Member of the Bundestag from Brandenburg
- Incumbent
- Assumed office 2025

Personal details
- Born: 3 April 1986 (age 40) Brandenburg an der Havel
- Party: Die Linke
- Alma mater: University of Potsdam

= Christin Willnat =

Christin Willnat (born 3 April 1986) is a German politician from Die Linke. She was elected to the Bundestag in the 2025 German federal election.

== Life ==
Christin Willnat was born in 1986, the daughter of a saleswoman and a tram driver  in Brandenburg an der Havel. After 10th grade, Willnat began an apprenticeship as a retail clerk and was fired in the third year of her apprenticeship.

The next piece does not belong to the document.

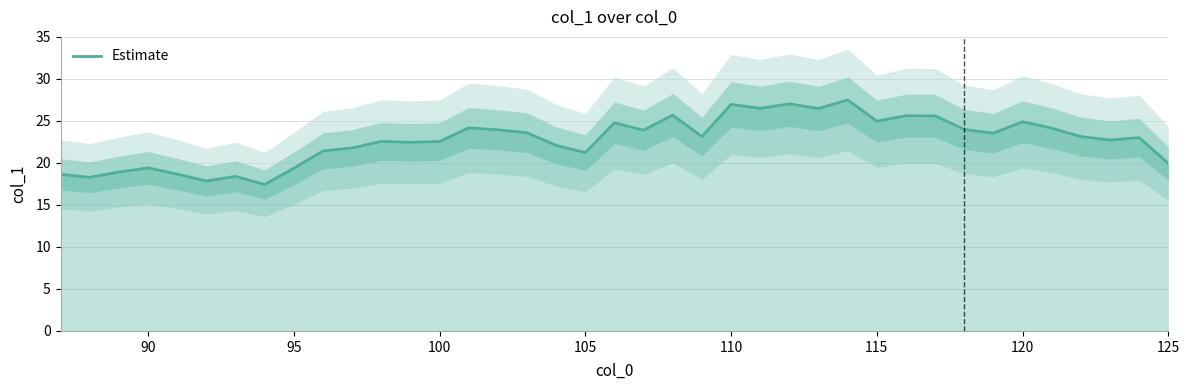

Is it true that Estimate equals 21.2 at 105?

True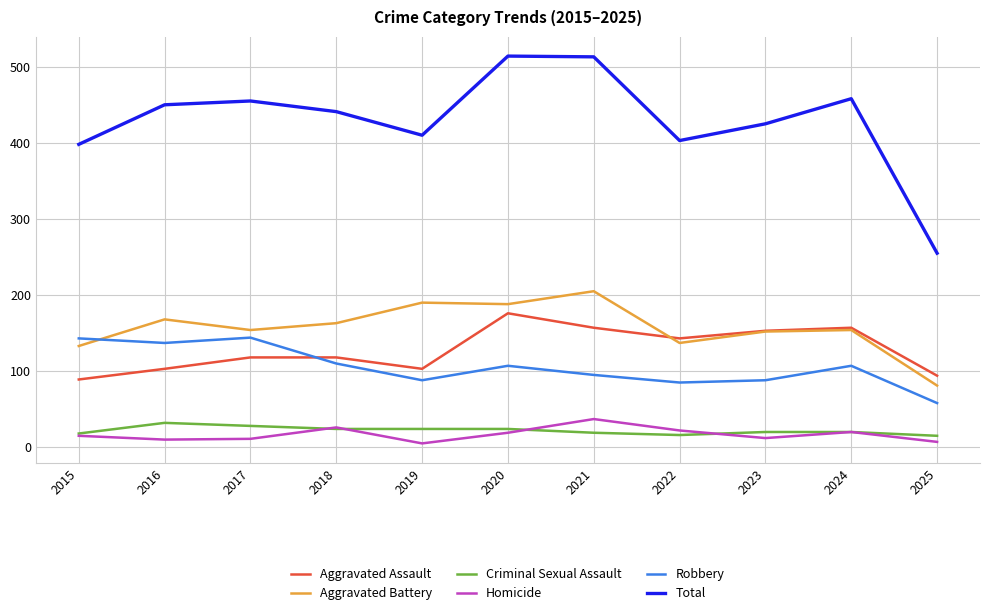

The value of Total at 2021 is 228. True or false?

False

She was unemployed for a year and a half before she was able to obtain her vocational qualification. She later also obtained her Abitur (university entrance qualification). She then studied Interdisciplinary Russian Studies at the University of Potsdam. Christin Willnat is the mother of four children and lives in Brandenburg an der Havel. Willnat works as an integration assistant and translator.

=== Political career ===
In 2019, Willnat joined the Left Party. Within the party, she became party chairwoman of Brandenburg an der Havel in 2019.  There, she campaigned for better education and local transport in Brandenburg an der Havel. In November 2024, she was elected with 100% of the vote to one of the two district executives of the Left Party in Brandenburg an der Havel. In December 2024, she was chosen as a direct candidate for the Left Party in Brandenburg an der Havel – Potsdam-Mittelmark I – Havelland III – Teltow-Fläming I. In the federal election of February 2025, Willnat was elected to the Bundestag via the Brandenburg state list.